本日、学士の学位を取得された保健医療福祉学部418名、ならびに、修士および博士となられた大学院研究科29名の皆さん、本学の教職員と在学生を代表して、心からお祝いを申し上げます。

この卒業の日まで、皆さんの勉学を支え、励ましてこられたご家族やご支援を頂きました皆様もさぞやお喜びのことと思います。心から感謝とお祝いを申し上げます。

また、ご多忙にもかかわらず、ご祝辞をいただきました埼玉県知事 大野 元裕 様、埼玉県議会議長 中屋敷 慎一 様、越谷市長 福田 晃 様に厚く御礼申し上げます。

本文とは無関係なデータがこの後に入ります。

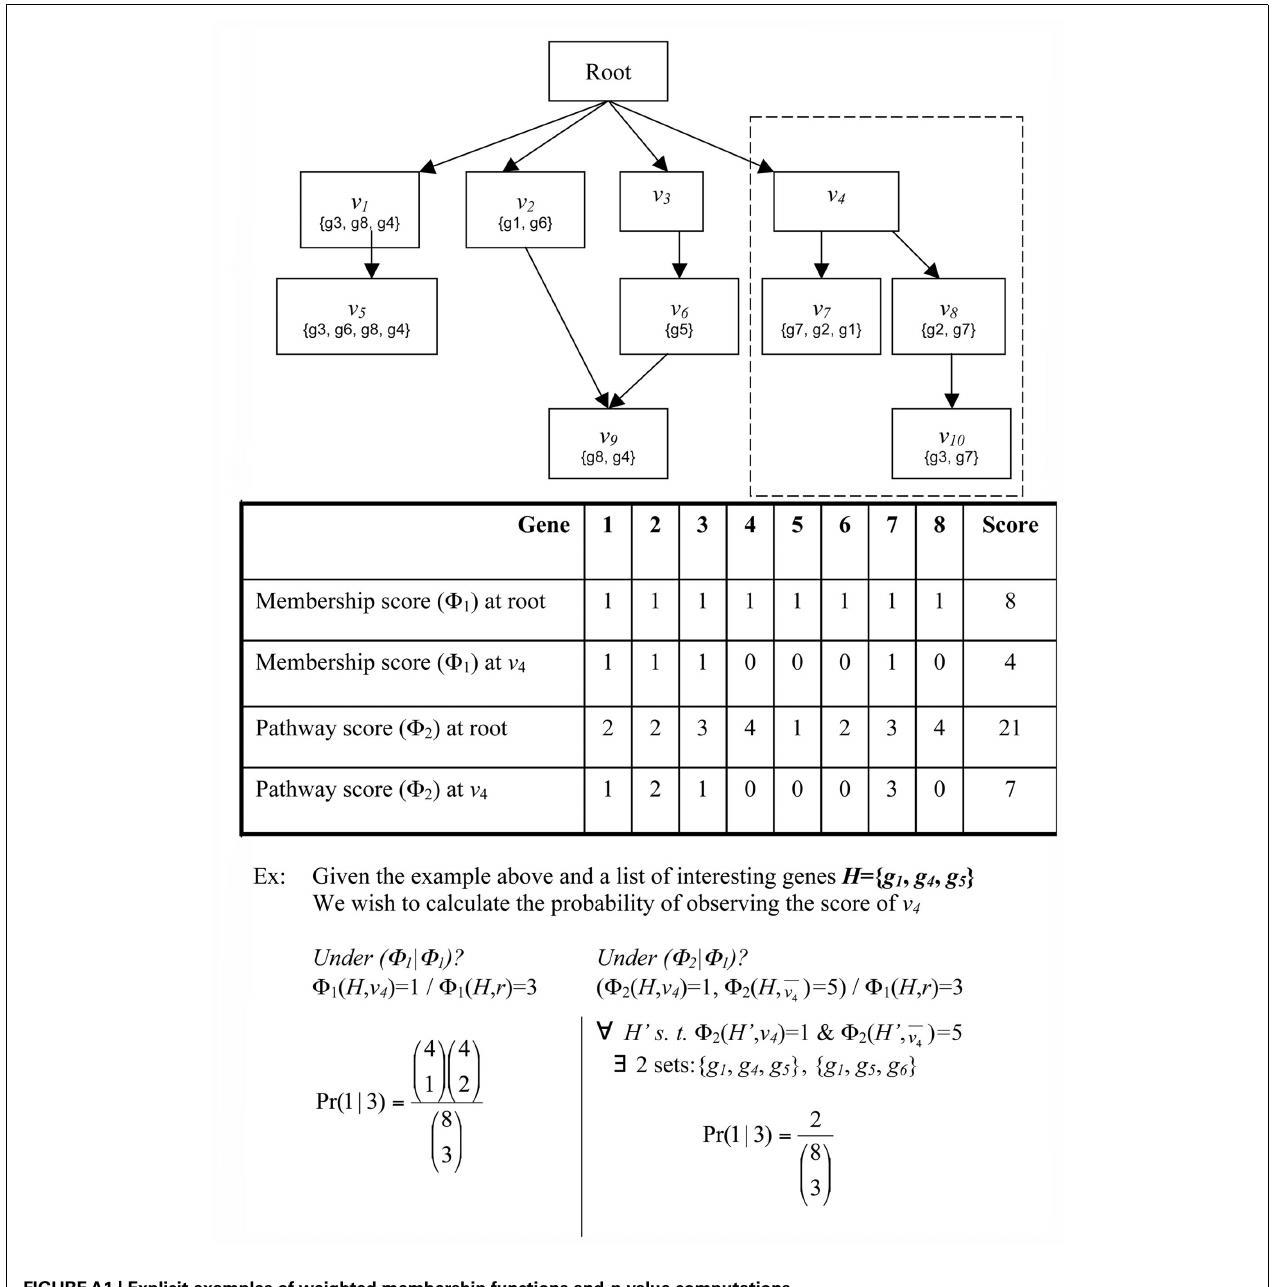
FIGUREA1 | Explicit examples of weighted membership functions and p -value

この度の卒業式は、3年に渡る新型コロナウイルス感染症がようやく収束の兆しを見せ、ウイズコロナの状況で感染予防対策を講じながらではありますが、このように、卒業生修了生が一堂に会して、開催することが出来ました。

本学が人々の健康と福祉に貢献する人材を育成することを使命の一つとしていることと、卒業生は4月から病院や施設で勤務することを鑑み、ご家族のご列席はご遠慮いただきました。何卒ご了承頂きたいと存じます。

卒業式は、卒業生、修了生にとって、人生の大切な節目であると同時に、ご家族、また大学にとっても重要な式典であります。
このような形で、卒業生、修了生が一堂に会して、卒業式、修了式が開催できたことは感無量の思いです。

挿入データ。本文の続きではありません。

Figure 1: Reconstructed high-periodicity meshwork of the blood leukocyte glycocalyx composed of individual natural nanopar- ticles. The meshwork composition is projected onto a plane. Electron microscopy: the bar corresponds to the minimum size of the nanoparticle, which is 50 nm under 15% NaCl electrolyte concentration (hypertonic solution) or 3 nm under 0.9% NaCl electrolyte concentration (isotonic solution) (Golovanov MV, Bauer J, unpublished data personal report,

本学は、1999年の開学以来24年目を迎え、卒業生、修了生は、皆さんを含め9,525名となりました。
本学の教育の基本方針である専門職連携教育と2015年に制定された基本理念「陶冶・進取・創発」を行動規範として、すでに国内外で活躍している先輩たちと共に、本学で培った連携と統合の価値観を胸に未来に向かって羽ばたいていただきたいと思います。

学部の課程を修了し、学士となったことは、皆さんに多様な未来を開きます。多くの方は専門職として、あるいは専門的知識を得て社会で活躍していくことでしょう。
さらに、世界中の大学院や高度専門職課程への進学の機会も開かれました。
修士あるいは博士号を取得された方は、高度実践者として臨床現場で、あるいは教育者・研究者として新たな学術分野で、存分に活躍されることを期待します。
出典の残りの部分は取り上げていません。